See also: Antithesis – Eventual consistency
Safety and liveness
Two fundamental properties used to reason about distributed systems:
- Safety – nothing bad ever happens. A safety property is an invariant that must hold at all times. Violations are permanent: once a safety property is broken, it cannot be undone.
- Liveness – something good eventually happens. A liveness property guarantees that the system will eventually make progress.
These properties often trade off against each other. A system that never acts is perfectly safe but has no liveness. A system that always acts immediately may have good liveness but risk safety violations.
Example: the at-most-once guard trades liveness for safety — it guarantees a side effect won’t happen more than once (safety), but if the operation fails after the guard is written, it will never be retried (no liveness).
Definite error
An error that confirms an operation definitely did not execute. The system state is as if the operation never happened.
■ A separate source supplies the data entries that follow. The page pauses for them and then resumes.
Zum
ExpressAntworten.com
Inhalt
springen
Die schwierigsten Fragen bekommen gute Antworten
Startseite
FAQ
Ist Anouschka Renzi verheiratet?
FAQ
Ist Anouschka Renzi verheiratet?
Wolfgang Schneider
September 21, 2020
Example: an aborted database transaction is a definite error – the client knows nothing was committed.
See also: Antithesis – Definite error
Indefinite error
An error that leaves it unknown whether an operation executed, is still executing, or will execute later. This is the core challenge behind retry safety: retrying after an indefinite error risks executing the operation twice.
Example: a network timeout is an indefinite error – the request may never have reached the server, may have been processed without acknowledgement, or may still be in-flight.
See also: Antithesis – Indefinite error
Idempotency
An operation is idempotent if performing it multiple times has the same effect as performing it once.
There are two properties one might expect from an idempotent API:
- Side effects – multiple identical requests produce no additional observable side effects beyond those of a single request.
- Response – the client receives the same response every time it makes the same request.
Note: HTTP semantics for idempotent methods explicitly do not require the Response property.
Related: side effect cardinality describes how many times a side effect may occur across retries of a completed operation:
- At most once – the side effect happens zero or one times.
- Exactly once – the side effect happens exactly once.
- At least once – the side effect happens one or more times.